- Born: Elaine Munsey December 23, 1944 (age 81) Louisville, Kentucky
- Education: Oberlin College, Harvard University
- Known for: Circadian clock in plants
- Partner(s): Allan J. Tobin, J. Philip Thornber
- Scientific career
- Institutions: University of California, Los Angeles

= Elaine M. Tobin =

American plant biologist

Elaine Munsey Tobin (born December 23, 1944, Louisville, Kentucky) is a professor of molecular, cell, and developmental biology at the University of California, Los Angeles (UCLA). Tobin is recognized as a Pioneer Member of the American Society of Plant Biologists (ASPB).

Tobin studies how phytochrome photoreceptors interact with the circadian clock in plants, in particular circadian oscillator proteins and the ways in which feedback loops are regulated through gene expression. Tobin identified one of the first two components of the circadian clock in plants, the dawn expressed transcription factor CCA1. Her lab also showed that CCA1 was necessary for phytochrome response in Arabidopsis thaliana and that one type of regulation involves the phosphorylation of CCA1 by the protein kinase CK2.

[Records from a collection]
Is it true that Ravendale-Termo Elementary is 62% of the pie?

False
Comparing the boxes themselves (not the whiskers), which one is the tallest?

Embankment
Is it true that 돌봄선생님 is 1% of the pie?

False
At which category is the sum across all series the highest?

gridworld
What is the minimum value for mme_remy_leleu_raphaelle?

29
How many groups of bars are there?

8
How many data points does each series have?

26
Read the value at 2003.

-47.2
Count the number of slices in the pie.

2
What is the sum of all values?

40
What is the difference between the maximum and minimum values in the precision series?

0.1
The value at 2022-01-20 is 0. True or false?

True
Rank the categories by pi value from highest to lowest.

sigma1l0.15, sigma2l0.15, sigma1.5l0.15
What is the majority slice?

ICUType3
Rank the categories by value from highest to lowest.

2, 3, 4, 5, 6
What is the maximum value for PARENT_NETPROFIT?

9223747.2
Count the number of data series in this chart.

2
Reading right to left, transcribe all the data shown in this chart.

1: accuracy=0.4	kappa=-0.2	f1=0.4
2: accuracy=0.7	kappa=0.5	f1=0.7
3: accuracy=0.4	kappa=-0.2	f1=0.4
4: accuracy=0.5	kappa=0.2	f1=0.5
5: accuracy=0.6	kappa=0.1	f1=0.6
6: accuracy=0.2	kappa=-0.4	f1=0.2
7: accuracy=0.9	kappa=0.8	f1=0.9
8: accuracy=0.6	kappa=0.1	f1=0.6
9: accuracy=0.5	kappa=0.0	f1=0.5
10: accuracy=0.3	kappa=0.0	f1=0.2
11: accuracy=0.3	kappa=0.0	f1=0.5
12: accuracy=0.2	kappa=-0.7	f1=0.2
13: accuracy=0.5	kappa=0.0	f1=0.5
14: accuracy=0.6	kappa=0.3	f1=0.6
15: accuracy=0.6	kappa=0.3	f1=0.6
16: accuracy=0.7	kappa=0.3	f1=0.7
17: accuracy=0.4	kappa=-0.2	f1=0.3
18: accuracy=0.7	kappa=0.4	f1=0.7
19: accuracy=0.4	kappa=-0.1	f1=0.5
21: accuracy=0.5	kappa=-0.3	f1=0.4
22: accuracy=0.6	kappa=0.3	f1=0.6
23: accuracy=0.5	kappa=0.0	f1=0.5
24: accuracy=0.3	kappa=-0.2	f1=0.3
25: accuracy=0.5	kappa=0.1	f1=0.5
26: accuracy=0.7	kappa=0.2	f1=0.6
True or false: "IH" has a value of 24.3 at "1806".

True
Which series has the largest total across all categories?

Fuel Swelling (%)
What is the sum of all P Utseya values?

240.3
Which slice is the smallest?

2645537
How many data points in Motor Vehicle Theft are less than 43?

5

Your goal —
Rewrite the part of the Elaine M. Tobin text between "Tobin studies how" and "protein kinase CK2.", inclusive, switching "phytochrome" to "cryptochrome".

Response area —
Tobin studies how cryptochrome photoreceptors interact with the circadian clock in plants, in particular circadian oscillator proteins and the ways in which feedback loops are regulated through gene expression. Tobin identified one of the first two components of the circadian clock in plants, the dawn expressed transcription factor CCA1. Her lab also showed that CCA1 was necessary for cryptochrome response in Arabidopsis thaliana and that one type of regulation involves the phosphorylation of CCA1 by the protein kinase CK2.